|Ben Hogan on SI cover in 1957.|
"I went to Brook Hollow in 1963," Mayfield said. "Hogan was the one that recommended me, called me on the phone and said, 'I don't know how you're doing, Shelley, but I just want to let you know there's a nice club open in Dallas. It's a golf club, not a country club. It's one heck of a golf course. So, if you're interested, let me give you this name and you can call it.'
"And it just so happened to be that I was interested because I had this club in New York, Meadowbrook, which I really enjoyed."
Yet, as Mayfield recalled, there was at least one drawback to the otherwise enjoyable Meadowbrook job.
"I had gotten into the golf architectural business with Dick Wilson," he said, "and I spent the winters in Florida with him. I had to take my daughter, put her in school in New York, take her out, put her in school in Florida, take her out, put her back in school in New York, all in the same year. And that couldn't possibly work.

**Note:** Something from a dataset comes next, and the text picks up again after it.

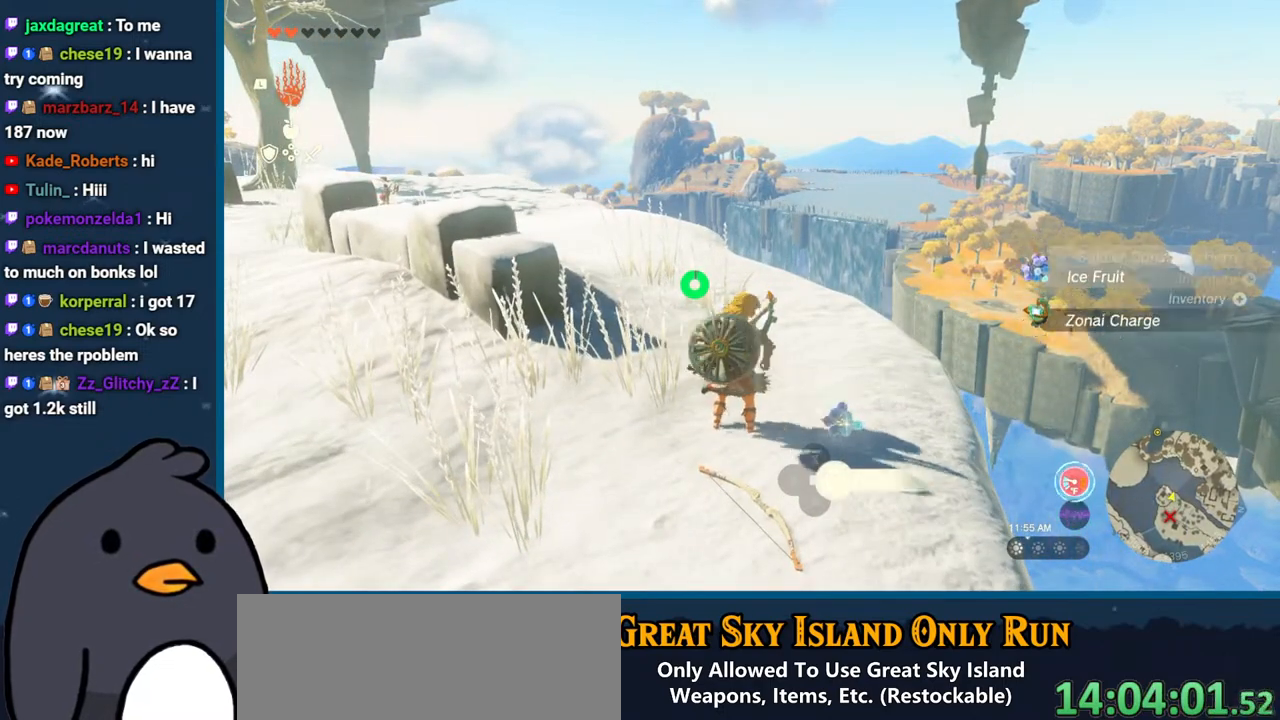
{"buttons": [], "left_stick": "center", "right_stick": "center", "events": [[33, "A", "down"], [100, "A", "up"], [183, "A", "down"], [200, "left_stick", "center"], [267, "A", "up"], [333, "A", "down"], [433, "A", "up"]]}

"I had to do something about it and I was in a big quandary about whether to go into the golf architectural business entirely, or find a 12-month job as a club professional. I really enjoyed club work, and particularly so at a golf club rather than a country club.
"So this was very enticing to me and I got in touch with the president of Brook Hollow, came down, had an interview. He later told me, 'You were the first man we interviewed and we didn't interview anyone else.'
"I had a wonderful relationship there for about 20 years. Great golf club. Alfred Tillinghast designed the course, great golf course, so it was a very happy union."
* * *
With Ben Hogan in Fort Worth and Shelley Mayfield in Dallas, the game was on.
"I was only 20 miles from Hogan and Shady Oaks and it was very easy for us to get together," Mayfield said. "He said, 'Get your best player, and I'll get my best player, and we'll have a match every couple of weeks.'
The hours of shotmaking passed quietly.
"We hardly even spoke to each other. Nobody hardly talked in the foursome. It was silent.
“We might say, 'Good shot.' Sure, something like that. But no conversation, no telling jokes, bantering around making conversation. It was a pretty silent game. But you played your best shot every shot, or it wouldn't be any fun. That's what made it fun, a very strong contest each time.
"[Hogan] once told me, 'Now, don't get to be playing with a bunch of 15 handicappers over there at the club. They'll make a 15 handicapper out of you. He said you got to keep good competition going at all times. A very straightforward man, very honest.”
A break from the matches began whenever there was a chill in the air.
"He only played in the summer when it was warm," Mayfield said. "It'd be late May or June before we'd start. Along about September or October we'd quit because his shoulder and knee hurt him in the cool weather. He either hung them up or he went to Florida, which he did a lot. He spent a lot of winters there at Seminole, and practiced and played.
"I stayed there at my club. It was a twelve-month job. But we had a very good relationship for a very long time."